Reuters reported today that Anthropic plans to extend Mythos Preview access to European banks "soon," citing sources familiar with the matter. Which means some of the largest financial institutions in the world have been waiting in line while their American competitors have been scanning their codebases for weeks.

JPMorganChase is publicly part of Project Glasswing, Anthropic's defensive cybersecurity coalition launched today. But Bank of America has quietly been part of Glasswing since the start and has been testing Mythos internally, according to a source familiar with the arrangement. Other US banks have "more recently" been given access, as regulators rush to understand the cybersecurity risks the model creates.

European banks do not have Mythos. Not yet. And that gap is causing real anxiety.

The Two-Speed Banking World

Consider what this means in practice. JPMorgan and Bank of America can scan their entire codebase for zero-day vulnerabilities that no human security team has ever found. Mythos Preview discovered thousands of high-severity flaws in every major operating system and browser. It found a 27-year-old OpenBSD bug and a 16-year-old FFmpeg vulnerability that automated tools hit five million times without catching.

Now imagine you are Deutsche Bank, BNP Paribas, or Barclays. You know these vulnerabilities exist in your systems. You know an AI model can find them. You know your biggest American competitors are already patching. And you cannot get access.

Jamie Dimon addressed this on JPMorgan's recent earnings call: AI "does create additional vulnerabilities, and maybe down the road, better ways to strengthen yourself too." That is carefully worded CEO-speak for: we are already using Mythos and it is finding things we did not know about.

Regulators Are Not Ready

The regulatory response has been a masterclass in being caught flat-footed. Bank of England Governor Andrew Bailey warned last week that Mythos could "crack the whole cyber risk world open." The ECB's Christine Lagarde admitted no governance framework exists. Singapore's MAS is telling banks to patch everything urgently. South Korea convened government meetings. Australia's ASIC started monitoring.

None of them had a plan for a private company discovering thousands of critical vulnerabilities in the software that runs global finance and then deciding who gets to know about it.

Goldman Sachs CEO David Solomon confirmed "hypersensitivity" on his earnings call. Deutsche Bank CEO Christian Sewing claimed German banks are "well-prepared." Given Deutsche Bank's compliance history, take that with the appropriate amount of skepticism.

The Structural Problem Nobody Wants to Talk About

A private AI company is now deciding which financial institutions get access to defensive cybersecurity capability. Not a government. Not a regulator. Not a central bank. Anthropic.

Today's Project Glasswing launch formalizes what was already happening informally. Roughly 40 organizations have had Mythos access. Now the coalition is public, the $100 million in credits is committed, and the expansion to European banks is confirmed.

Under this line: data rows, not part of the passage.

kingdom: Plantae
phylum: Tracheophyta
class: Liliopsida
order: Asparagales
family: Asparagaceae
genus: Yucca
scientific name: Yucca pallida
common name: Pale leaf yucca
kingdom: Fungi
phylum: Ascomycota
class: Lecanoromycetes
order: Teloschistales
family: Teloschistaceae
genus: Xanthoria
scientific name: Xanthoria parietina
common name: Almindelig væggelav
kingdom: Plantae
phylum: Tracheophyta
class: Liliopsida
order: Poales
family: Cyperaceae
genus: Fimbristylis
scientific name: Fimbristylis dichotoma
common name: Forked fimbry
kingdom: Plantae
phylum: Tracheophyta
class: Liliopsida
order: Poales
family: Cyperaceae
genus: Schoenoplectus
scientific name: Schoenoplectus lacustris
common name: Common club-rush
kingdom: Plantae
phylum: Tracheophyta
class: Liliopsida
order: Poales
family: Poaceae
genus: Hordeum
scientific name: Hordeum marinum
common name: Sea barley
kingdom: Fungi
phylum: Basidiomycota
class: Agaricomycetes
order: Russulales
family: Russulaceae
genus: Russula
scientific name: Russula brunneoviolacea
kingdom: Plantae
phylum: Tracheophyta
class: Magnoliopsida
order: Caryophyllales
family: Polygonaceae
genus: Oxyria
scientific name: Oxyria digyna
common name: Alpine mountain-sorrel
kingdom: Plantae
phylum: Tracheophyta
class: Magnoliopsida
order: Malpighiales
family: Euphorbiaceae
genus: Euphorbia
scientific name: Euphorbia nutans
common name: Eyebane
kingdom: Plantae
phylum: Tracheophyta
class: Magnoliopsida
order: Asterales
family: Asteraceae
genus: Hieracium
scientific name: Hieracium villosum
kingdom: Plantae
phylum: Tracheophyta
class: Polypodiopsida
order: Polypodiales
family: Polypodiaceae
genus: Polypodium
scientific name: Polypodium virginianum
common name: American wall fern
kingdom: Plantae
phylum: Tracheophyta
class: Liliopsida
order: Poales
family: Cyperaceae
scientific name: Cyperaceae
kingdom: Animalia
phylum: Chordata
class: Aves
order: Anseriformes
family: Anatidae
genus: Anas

But the model that got Anthropic blacklisted from the Pentagon in February is the same model that banks are now desperate to use. The company that fought the US government over safety principles is now the gatekeeper of the world's financial cybersecurity. Anthropic did not plan this position. Mythos created it.

European banks will get access soon. The question is whether "soon" means days, weeks, or months. Every day of delay is a day when American banks can find and fix vulnerabilities that European banks cannot. In cybersecurity, that kind of head start is not a competitive advantage. It is a survival advantage.